BRUSSELS – The past week has seen a rare flurry of activity in the European Union. Two major deals — a €960 billion ($1.3 trillion) budget for the 27-country bloc and a system for rescuing banks without making taxpayers foot the bill — have been brokered. But the leaders from the 27 nations achieved little progress on fighting youth unemployment and speeding up plans for a so-called banking union.
Here is a look at what progress has been made this week to overcome the bloc's economic crisis and what still needs to be done:
PROGRESS: A €960 BILLION BUDGET TO FUND EU PROJECTS.
The blueprint for the 2014-2020 budget includes the bloc's first-ever spending cuts, as many of its countries are in recession and struggling to reduce their national debt.
Separate from national finances, the EU budget funds everything from joint infrastructure projects and farming subsidies to development aid, research and employment measures.
The seven-year plan was brokered early Thursday after months of infighting between the European Parliament and governments. An EU summit of leaders in Brussels then endorsed the compromise, sending it to Parliament for a formal vote next Wednesday.

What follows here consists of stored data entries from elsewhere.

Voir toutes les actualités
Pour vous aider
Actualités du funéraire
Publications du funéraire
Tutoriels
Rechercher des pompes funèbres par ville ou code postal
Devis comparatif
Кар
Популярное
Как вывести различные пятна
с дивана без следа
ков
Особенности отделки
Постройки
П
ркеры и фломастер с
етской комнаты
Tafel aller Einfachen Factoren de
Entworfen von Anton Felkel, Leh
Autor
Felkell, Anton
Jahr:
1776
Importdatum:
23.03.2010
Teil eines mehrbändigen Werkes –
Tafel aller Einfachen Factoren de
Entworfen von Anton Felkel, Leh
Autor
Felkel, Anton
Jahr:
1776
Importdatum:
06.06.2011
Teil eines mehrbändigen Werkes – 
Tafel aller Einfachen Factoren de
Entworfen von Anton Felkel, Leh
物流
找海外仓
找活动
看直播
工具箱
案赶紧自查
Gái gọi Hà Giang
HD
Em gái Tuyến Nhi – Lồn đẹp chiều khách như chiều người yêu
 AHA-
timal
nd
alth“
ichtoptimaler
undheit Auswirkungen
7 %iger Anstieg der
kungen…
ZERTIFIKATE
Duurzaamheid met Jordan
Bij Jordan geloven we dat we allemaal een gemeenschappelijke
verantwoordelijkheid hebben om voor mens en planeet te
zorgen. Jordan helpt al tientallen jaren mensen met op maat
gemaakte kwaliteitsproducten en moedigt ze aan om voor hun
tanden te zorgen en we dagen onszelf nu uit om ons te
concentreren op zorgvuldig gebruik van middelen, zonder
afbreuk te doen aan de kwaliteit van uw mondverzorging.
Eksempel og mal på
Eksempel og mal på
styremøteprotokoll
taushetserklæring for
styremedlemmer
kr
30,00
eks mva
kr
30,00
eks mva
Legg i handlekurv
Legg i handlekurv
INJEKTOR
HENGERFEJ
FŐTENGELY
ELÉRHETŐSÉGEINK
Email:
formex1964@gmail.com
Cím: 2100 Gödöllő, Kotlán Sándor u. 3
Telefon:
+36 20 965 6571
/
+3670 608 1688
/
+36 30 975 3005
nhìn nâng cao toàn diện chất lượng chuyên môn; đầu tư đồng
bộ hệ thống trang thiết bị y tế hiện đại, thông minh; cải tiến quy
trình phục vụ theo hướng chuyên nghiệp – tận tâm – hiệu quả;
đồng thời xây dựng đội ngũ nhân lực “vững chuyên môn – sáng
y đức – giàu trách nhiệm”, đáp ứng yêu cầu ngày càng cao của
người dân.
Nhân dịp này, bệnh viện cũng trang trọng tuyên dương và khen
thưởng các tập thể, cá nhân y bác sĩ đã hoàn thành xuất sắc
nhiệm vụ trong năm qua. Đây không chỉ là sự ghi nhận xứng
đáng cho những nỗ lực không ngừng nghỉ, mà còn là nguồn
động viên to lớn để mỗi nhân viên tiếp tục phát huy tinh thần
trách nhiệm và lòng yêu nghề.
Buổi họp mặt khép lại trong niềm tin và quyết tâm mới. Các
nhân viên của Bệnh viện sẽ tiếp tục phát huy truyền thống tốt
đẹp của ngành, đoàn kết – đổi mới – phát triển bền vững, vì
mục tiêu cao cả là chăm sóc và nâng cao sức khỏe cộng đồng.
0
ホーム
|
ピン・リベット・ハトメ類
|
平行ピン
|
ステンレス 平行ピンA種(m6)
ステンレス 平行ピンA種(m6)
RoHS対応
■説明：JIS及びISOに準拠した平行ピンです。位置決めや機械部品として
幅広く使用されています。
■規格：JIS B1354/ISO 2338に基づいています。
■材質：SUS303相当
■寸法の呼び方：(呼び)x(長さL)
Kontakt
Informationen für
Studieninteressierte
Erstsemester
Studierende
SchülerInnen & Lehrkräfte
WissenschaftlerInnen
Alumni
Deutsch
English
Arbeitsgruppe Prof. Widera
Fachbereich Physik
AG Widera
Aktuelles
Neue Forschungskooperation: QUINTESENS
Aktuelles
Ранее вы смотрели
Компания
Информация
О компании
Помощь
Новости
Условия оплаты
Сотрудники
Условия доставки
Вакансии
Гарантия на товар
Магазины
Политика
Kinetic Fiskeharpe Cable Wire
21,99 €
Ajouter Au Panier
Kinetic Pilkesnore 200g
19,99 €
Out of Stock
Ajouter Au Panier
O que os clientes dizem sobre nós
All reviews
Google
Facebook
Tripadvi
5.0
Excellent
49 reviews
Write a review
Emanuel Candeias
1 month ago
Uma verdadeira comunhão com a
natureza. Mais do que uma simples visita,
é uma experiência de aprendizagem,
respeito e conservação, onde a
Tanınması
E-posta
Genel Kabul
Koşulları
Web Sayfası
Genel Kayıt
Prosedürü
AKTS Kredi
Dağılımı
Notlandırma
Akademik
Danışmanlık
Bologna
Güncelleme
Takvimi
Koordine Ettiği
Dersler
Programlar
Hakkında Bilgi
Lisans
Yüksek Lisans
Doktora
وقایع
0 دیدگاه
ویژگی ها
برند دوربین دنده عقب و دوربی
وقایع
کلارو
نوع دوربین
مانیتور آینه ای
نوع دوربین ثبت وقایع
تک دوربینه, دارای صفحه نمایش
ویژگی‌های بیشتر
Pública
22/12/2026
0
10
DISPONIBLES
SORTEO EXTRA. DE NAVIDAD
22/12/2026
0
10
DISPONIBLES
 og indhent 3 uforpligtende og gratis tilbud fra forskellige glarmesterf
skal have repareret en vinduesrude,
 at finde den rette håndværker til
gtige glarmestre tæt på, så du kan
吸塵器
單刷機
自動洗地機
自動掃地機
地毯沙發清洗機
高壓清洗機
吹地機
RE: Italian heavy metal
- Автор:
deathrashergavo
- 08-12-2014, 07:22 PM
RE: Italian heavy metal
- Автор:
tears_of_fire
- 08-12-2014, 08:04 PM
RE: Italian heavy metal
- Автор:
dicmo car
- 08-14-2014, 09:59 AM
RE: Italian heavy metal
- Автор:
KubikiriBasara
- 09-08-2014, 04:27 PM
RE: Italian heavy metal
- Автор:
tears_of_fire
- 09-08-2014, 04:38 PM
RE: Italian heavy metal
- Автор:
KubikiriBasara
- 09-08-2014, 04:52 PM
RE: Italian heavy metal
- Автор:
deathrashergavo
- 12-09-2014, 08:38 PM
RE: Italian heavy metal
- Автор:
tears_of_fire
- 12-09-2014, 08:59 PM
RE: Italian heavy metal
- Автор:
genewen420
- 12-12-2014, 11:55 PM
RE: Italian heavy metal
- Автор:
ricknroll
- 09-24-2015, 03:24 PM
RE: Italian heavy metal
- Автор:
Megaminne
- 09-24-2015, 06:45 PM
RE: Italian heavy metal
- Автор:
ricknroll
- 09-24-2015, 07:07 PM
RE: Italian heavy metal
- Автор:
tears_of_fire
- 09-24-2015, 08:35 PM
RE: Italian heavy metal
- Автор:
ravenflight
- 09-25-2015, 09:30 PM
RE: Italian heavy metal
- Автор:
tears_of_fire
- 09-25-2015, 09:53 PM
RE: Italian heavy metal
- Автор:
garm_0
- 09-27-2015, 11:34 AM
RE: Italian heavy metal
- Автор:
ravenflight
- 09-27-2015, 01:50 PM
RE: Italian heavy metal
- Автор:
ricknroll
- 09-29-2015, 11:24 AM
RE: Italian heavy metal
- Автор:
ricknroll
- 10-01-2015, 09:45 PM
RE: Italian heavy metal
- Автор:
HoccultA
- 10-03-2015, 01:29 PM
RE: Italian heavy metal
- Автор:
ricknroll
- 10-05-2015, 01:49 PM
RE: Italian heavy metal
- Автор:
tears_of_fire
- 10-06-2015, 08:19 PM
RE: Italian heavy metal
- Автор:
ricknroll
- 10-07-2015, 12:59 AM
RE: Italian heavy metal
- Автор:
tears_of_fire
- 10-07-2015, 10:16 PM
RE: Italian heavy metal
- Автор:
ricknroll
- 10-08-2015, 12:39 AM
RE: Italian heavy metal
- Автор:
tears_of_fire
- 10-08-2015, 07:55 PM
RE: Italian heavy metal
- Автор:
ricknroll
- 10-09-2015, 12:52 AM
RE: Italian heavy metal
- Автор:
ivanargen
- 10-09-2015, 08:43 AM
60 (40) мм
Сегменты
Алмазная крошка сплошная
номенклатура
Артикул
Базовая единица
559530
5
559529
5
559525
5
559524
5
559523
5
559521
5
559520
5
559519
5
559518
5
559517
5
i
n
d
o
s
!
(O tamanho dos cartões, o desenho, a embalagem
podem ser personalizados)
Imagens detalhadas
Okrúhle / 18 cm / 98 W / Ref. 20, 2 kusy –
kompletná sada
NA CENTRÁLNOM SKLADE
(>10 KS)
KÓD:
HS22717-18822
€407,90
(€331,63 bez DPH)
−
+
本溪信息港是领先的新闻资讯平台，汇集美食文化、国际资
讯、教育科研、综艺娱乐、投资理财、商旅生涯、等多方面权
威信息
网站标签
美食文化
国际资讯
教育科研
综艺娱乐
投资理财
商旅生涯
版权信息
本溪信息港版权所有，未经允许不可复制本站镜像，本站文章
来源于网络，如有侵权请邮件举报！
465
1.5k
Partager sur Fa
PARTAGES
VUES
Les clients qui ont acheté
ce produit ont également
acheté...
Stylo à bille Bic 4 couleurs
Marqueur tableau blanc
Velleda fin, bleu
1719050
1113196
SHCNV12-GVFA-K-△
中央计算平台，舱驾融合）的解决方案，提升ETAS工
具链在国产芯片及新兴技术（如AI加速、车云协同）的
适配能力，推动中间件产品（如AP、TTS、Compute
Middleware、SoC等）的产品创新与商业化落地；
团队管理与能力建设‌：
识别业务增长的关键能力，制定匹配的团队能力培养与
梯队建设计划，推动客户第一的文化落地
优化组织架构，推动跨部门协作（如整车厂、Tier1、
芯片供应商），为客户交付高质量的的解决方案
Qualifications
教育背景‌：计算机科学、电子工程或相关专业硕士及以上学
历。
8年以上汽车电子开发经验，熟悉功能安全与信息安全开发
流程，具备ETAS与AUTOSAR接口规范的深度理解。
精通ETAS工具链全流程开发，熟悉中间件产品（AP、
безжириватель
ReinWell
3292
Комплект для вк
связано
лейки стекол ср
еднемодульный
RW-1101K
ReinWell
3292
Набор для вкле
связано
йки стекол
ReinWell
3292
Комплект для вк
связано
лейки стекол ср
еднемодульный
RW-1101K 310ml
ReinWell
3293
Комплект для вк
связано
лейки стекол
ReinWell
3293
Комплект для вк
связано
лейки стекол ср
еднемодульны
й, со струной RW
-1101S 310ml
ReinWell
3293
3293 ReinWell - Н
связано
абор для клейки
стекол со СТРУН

DEADLOCK: NO NEW INITIATIVES TO TACKLE RECORD UNEMPLOYMENT
Unemployment is at an all-time high of 11 percent for the EU, which forms the world's largest economy, and stands at 12.2 percent for the group of 17 EU countries that use the euro.
The plight is worse for the young, with almost one in four people aged under 25 without a job. In crisis-hit Greece and Spain, that rate is more than 50 percent.
EU leaders agreed to speed up spending up to 6 billion euros — about 0.05 percent of the bloc's annual output of 13 trillion euros — to fight youth unemployment starting next year. However, they had announced that step since last year, and half of the money is only repackaged from other budget positions.
Analysts have warned that the step will make little to no difference, and European Parliament President Martin Schulz called it a "drop in the ocean."
Leaders also called on the bloc's European Investment Bank to kick-start investment and job creation by boosting lending to small and medium-sized firms by up to 150 billion euros through until 2015. The increase in lending is made possible by a capital increase decided last year.
PROGRESS: NEW EU RULES MAKE SURE TAXPAYERS WON'T FOOT THE BILL FOR BANK FAILURES
In the small hours of Thursday morning, European finance ministers reached a compromise on rules enshrining that bank rescues will be primarily funded by the banks' shareholders and creditors, with taxpayer money only a last resort. The new rules create certainty for investors and strengthen Europe's banking system.
The decision draws on the lesson of the 2008-2009 financial crisis when several European governments had to pump dozens of billions of taxpayers' money into their banks to stop the financial system from collapsing.
If a bank fails, losses will be forced on its shareholders, creditors and holders of uninsured deposits worth more than 100,000 euros to cover 8 percent of a bank's total liabilities. Then the government can chip in, as much as another 5 percent of liabilities — but no more.
DEADLOCK: LONG WAY STILL TO GO ON THE BANKING UNION
Analysts say restoring confidence in Europe's highly fragmented banking sector is one of the key policies to turn the tide on the 17-nation eurozone's debt crisis.
The plan was first endorsed by EU leaders a year ago when markets were worried that Spain — like Greece, Ireland and Portugal before — might be forced to seek a full-blown bailout to stay afloat after pumping billions into its ailing banks.
The plan consists of three main pillars: Centralized oversight of big banks anchored at the European Central Bank, a central authority able to prop up or wind down ailing banks, and a jointly guaranteed deposit insurance.
The ECB's oversight is due to be operational late next year, but progress on other fronts has been slow since some countries have started back-pedaling on last year's pledges. Investors no longer feared an imminent breakup of the currency zone following an ECB pledge to do whatever it takes to preserve the euro.
Thursday's agreement on rules for bank failures was a step toward establishing a joint bank resolution authority, but Germany and others seek to delay further progress on that issue and on a joint deposit insurance scheme. The EU summit showed complacency on the matter, making no progress, while pledging to discuss further steps in the fall.